A multi-criteria analysis is a suitable approach for comparing and defining a retrofit program in order to select alternatives for the renovation of social housing. In this context, the ELECTRE Tri method is regarded as the most appropriate approach due to the following reasons. It is well-suited for complex problems with multiple criteria and alternatives, and makes use of a variety of qualitative and quantitative evaluation scales. It categorizes alternatives based on performance, rather than ranking them from best to worst, which enables the decision-makers to rank them subjectivity. The use of boundary reference profiles and categorization provides information on overall performance, allowing for an absolute classification of each alternative. This characteristic is especially important when choosing an energy renovation alternative which should have a high overall performance rather than just relative performance. Finally, the ELECTRE Tri method incorporates various thresholds as well as a user-defined cutting level, which take into account uncertainties in calculations and performance evaluations while avoiding compensation.
Previous research typically used crisp values to represent alternative performance and assumed that evaluation data for decision-making remains constant.
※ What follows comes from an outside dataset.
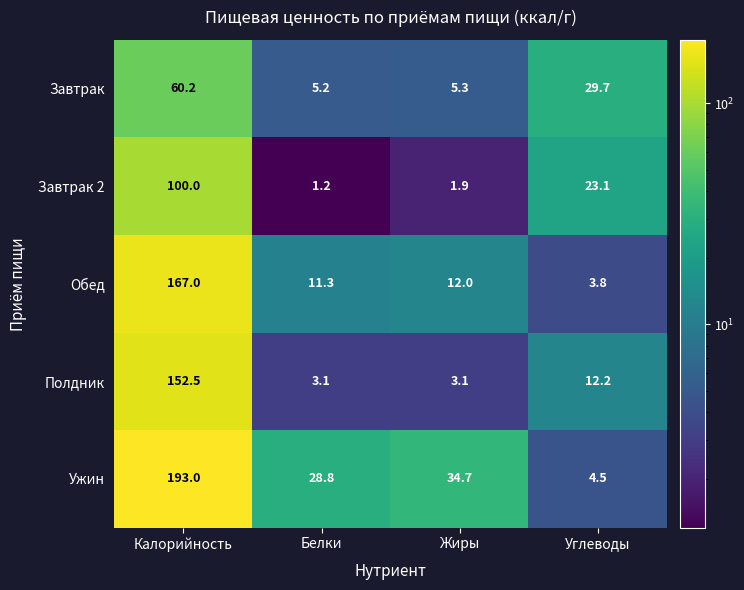

What is the approximate value of Полдник at Жиры?

3.1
However, this assumption does not reflect reality as external factors often cause data to vary. A comprehensive criteria system may include both qualitative and quantitative data in the decision matrix, making it challenging to use crisp numbers to carry out subjective evaluations. Due to the inherent uncertainty of human cognitive capabilities, limited knowledge, data estimations, and the complex nature of environments, decision-makers may find it difficult to express their opinions using exact and definite values. For instance, economic uncertainties may arise due to the fluctuation of raw material prices while environmental uncertainties may be caused by the imprecise measuring of environmental impacts. Often, uncertainty is ignored for avoiding complications in decision-making, resulting in solutions which are far away from reality. In order to address these shortcomings, it is necessary to incorporate uncertainty into decision-making [
79]. In practice, decision-making problems are often complex and uncertain, making it impossible to comprehensively understand and consider all aspects of the problem thoroughly. As a result, decision-makers may be presented with incomplete or imprecise information about alternative evaluations or the relative importance of each criterion for an in-depth analysis [
80]. Given these complexities, imprecision, and uncertainties, there is a need for the MCDM method that can effectively address these issues in the context of energy systems, which are acceptable to all the stakeholders.
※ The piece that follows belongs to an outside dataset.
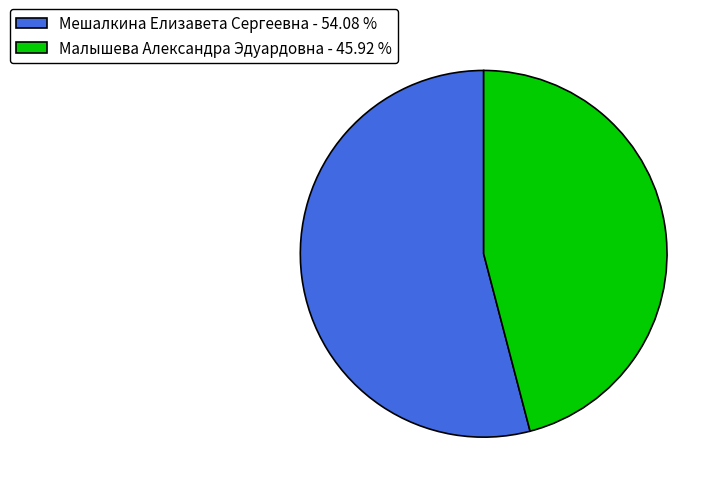

Is Малышева Александра Эдуардовна the majority of the pie?

No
ELECTRE Tri deals with fuzziness by assigning alternatives to categories. A fuzzy value represents a value with a degree of membership or truth assigned to it. It reflects the level of certainty or ambiguity associated with the value. Fuzzy values are commonly used in fuzzy logic, which allows for the modeling of vagueness or uncertainty. For instance, in fuzzy sets, a value can be partially true or partially belong to a particular set based on its degree of membership. However, these values are crisp, not imprecise. An imprecise value is characterized by a lack of precision or specificity. It refers to a value that has limited detail or lacks exactness. Imprecise values can arise due to various reasons, such as evaluation errors, approximations, or incomplete information. Unlike fuzzy values, imprecise values do not inherently involve assigning degrees of membership or truth. They are more about expressing a range or uncertainty in the value itself. The precision can be expressed using a probability distribution function (PDF) or a probability density function which provides information about the likelihood of different values occurring within a given range.
Therefore, the main aim of this paper is to introduce imprecision in the expression of values by using probabilistic distributions.